A defense review conducted by any secretary would have concluded, as this one does, that terrorists are now the primary threat to U.S. security. The report also cites rogue states seeking weapons of mass destruction, natural disasters and the rise of China, which it says has the "greatest potential to compete militarily" with the United States. Appropriately, the review advocates a 15 percent increase in Special Operations Forces, continuing a buildup underway since 2001; calls for the purchase of hundreds more unmanned aerial vehicles, such as the Predators that have carried out strikes on al Qaeda militants; and proposes a substantial increase in civic affairs specialists and linguists, of which U.S. forces in Afghanistan and Iraq have been desperately short.

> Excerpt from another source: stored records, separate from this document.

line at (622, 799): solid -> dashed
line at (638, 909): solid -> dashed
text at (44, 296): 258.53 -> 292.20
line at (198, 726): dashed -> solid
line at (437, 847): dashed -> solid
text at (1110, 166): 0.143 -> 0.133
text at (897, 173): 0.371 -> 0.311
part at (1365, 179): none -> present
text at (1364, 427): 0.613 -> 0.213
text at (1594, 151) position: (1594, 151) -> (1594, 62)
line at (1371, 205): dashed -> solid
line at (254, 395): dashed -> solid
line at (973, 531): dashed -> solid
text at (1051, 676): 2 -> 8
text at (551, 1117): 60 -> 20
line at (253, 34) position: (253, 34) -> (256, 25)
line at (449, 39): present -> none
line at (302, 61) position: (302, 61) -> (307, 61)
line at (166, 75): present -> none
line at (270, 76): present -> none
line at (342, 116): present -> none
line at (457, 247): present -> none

The Marine Corps would establish a 2,600-member force for training foreign militaries, conducting reconnaissance and carrying out strikes.

It's easy to propose new spending for such missions. What Mr. Rumsfeld flinched from was tackling the bloated weapons programs left behind by the changing threat. The services will continue to need new weapons, of course; the review sensibly proposes a fleet of long-range bombers and more attack submarines to hedge against a possible threat from China. Yet the plan also proposes spending tens of billions of dollars on three advanced short-range warplanes, including the Air Force's gold-plated F/A-22, even though there is no threat to U.S. air superiority from China or anyone else. Billions more are being thrown at next-generation destroyers and aircraft carriers. Having fought bitterly with Congress over the cancellation of just two weapons systems during his five years at the Pentagon, Mr. Rumsfeld seems to have abandoned any thought of trying again in an election year. Defense contractors, who had expected cuts, were giddy over the $84 billion for weapons included in the Pentagon's $439 billion budget for next year -- shares of Lockheed Martin Corp. rose smartly last week.

This profligacy merely bequeaths to Mr. Rumsfeld's successor tough decisions about weapons. One thing that military analysts agree on is that, even given the 40 percent increase in defense spending during the Bush administration -- including 7 percent for next year -- there will not be enough money to pay for the four dozen systems under development. Even worse, Mr. Rumsfeld postpones the day of reckoning in part by sticking to a stubborn refusal to increase the size of the Army. Though he no longer proposes a downsizing and is overseeing a brigade reorganization that should free up more troops for conflicts such as Iraq, the secretary's plan would hold the Army to the same size it was before Sept. 11, eliminating the temporary increase of 30,000 troops for Iraq forced by pressure from Congress. Mr. Rumsfeld essentially proposes to reinforce and perpetuate the greatest single mistake of his tenure, which was failing to deploy enough soldiers to win the wars the United States has taken on. Congress should not allow him to inflict this damage.